[REQUIRED WORK] Change "Kapcsolat" to "Elérhetőség" in the lines between the one holding "hogy ismerőseid rögtön" and the one holding "2009-2026 ©", inclusive, and write out only those lines with nothing else altered. Leave the pictures out.

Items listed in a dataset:

■ ■ ■ ■ ■

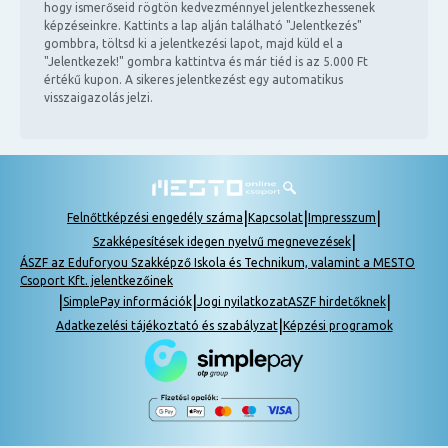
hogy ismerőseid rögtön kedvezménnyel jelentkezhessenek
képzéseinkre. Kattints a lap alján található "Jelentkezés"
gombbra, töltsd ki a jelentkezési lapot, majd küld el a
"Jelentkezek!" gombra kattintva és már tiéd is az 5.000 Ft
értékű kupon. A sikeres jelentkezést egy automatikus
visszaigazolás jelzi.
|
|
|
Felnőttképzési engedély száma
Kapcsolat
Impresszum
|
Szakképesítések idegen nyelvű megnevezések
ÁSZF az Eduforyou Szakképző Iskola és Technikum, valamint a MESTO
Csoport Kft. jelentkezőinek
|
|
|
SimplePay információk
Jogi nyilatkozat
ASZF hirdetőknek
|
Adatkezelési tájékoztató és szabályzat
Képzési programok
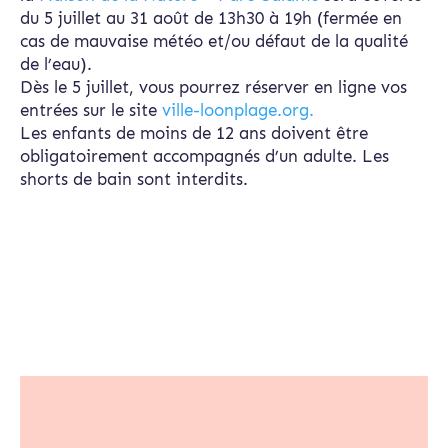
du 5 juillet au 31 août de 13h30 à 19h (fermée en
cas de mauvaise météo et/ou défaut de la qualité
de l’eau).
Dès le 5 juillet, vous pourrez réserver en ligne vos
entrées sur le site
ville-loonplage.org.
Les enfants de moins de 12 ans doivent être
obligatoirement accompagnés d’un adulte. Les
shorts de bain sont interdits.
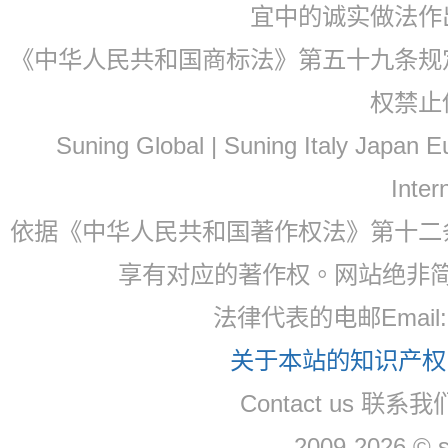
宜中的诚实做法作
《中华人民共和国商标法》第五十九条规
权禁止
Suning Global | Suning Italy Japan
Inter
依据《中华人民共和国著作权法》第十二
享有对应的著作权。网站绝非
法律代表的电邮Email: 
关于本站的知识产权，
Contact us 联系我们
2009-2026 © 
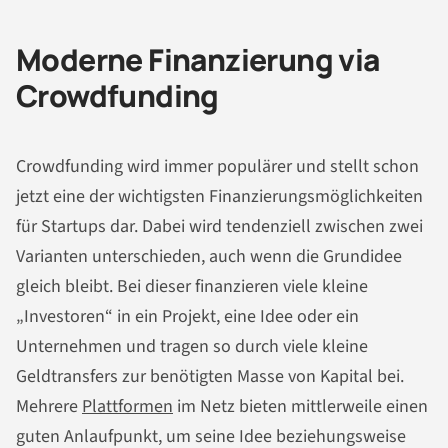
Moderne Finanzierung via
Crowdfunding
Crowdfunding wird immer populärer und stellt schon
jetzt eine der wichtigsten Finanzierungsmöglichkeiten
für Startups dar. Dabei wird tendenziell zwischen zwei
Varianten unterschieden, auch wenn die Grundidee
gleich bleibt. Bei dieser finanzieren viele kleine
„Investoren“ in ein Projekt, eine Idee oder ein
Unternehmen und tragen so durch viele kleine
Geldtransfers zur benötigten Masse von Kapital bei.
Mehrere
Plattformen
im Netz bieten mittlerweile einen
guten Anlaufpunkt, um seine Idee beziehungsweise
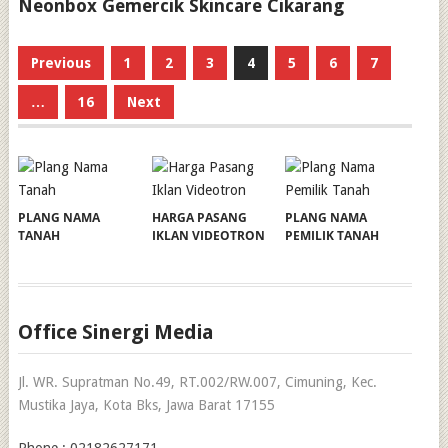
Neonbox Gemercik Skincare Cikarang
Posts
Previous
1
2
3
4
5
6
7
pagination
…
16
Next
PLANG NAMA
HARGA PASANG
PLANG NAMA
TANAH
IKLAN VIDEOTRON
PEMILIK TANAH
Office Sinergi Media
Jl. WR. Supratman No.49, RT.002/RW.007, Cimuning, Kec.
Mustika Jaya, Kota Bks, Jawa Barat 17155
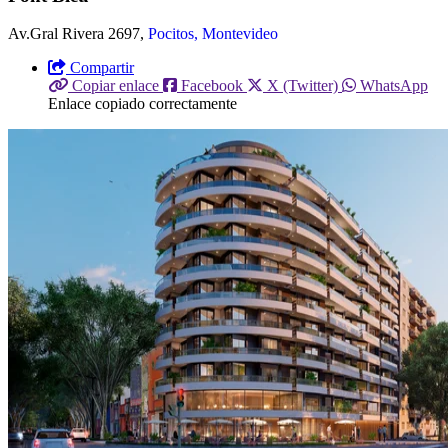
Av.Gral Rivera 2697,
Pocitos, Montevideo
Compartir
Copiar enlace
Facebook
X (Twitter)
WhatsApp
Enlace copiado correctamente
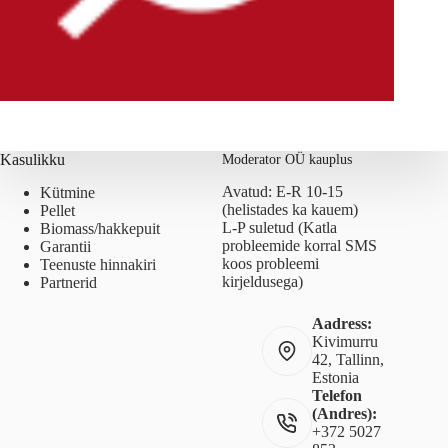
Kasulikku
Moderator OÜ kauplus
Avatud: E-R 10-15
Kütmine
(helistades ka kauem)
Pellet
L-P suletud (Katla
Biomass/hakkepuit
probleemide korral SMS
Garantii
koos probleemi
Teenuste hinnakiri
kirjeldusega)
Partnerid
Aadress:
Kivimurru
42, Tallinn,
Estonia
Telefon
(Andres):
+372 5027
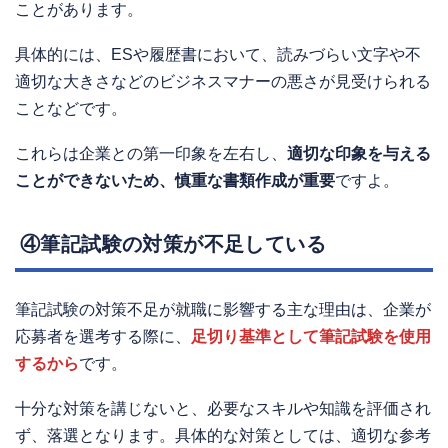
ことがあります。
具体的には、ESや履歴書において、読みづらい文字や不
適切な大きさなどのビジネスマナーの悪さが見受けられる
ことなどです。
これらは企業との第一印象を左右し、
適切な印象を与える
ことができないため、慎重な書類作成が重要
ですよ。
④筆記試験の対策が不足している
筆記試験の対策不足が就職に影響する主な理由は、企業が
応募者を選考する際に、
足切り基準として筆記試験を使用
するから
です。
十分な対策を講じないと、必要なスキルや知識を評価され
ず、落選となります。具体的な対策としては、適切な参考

■ ■ ■ ■ ■

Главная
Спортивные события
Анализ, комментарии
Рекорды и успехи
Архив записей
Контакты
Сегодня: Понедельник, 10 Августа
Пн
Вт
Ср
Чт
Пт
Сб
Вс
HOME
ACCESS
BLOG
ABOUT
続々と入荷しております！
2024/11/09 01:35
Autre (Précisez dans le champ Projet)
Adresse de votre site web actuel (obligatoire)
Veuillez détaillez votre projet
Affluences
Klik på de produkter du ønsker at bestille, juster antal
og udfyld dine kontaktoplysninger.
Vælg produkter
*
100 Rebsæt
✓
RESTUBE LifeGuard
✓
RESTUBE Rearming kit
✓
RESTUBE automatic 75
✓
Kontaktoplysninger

■ ■ ■ ■ ■

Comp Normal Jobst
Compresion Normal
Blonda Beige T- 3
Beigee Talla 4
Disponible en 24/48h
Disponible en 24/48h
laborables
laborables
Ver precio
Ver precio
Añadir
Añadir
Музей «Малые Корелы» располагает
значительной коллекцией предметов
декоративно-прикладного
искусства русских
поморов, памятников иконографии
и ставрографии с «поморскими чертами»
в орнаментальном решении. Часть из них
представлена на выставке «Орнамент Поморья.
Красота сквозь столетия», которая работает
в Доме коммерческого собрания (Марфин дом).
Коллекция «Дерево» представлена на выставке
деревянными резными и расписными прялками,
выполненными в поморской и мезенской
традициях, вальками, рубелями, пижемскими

■ ■ ■ ■ ■

[RESULT]
hogy ismerőseid rögtön kedvezménnyel jelentkezhessenek
képzéseinkre. Kattints a lap alján található "Jelentkezés"
gombbra, töltsd ki a jelentkezési lapot, majd küld el a
"Jelentkezek!" gombra kattintva és már tiéd is az 5.000 Ft
értékű kupon. A sikeres jelentkezést egy automatikus
visszaigazolás jelzi.
|
|
|
Felnőttképzési engedély száma
Elérhetőség
Impresszum
|
Szakképesítések idegen nyelvű megnevezések
ÁSZF az Eduforyou Szakképző Iskola és Technikum, valamint a MESTO
Csoport Kft. jelentkezőinek
|
|
|
SimplePay információk
Jogi nyilatkozat
ASZF hirdetőknek
|
Adatkezelési tájékoztató és szabályzat
Képzési programok
du 5 juillet au 31 août de 13h30 à 19h (fermée en
cas de mauvaise météo et/ou défaut de la qualité
de l’eau).
Dès le 5 juillet, vous pourrez réserver en ligne vos
entrées sur le site
ville-loonplage.org.
Les enfants de moins de 12 ans doivent être
obligatoirement accompagnés d’un adulte. Les
shorts de bain sont interdits.
宜中的诚实做法作
《中华人民共和国商标法》第五十九条规
权禁止
Suning Global | Suning Italy Japan
Inter
依据《中华人民共和国著作权法》第十二
享有对应的著作权。网站绝非
法律代表的电邮Email: 
关于本站的知识产权，
Contact us 联系我们
2009-2026 © 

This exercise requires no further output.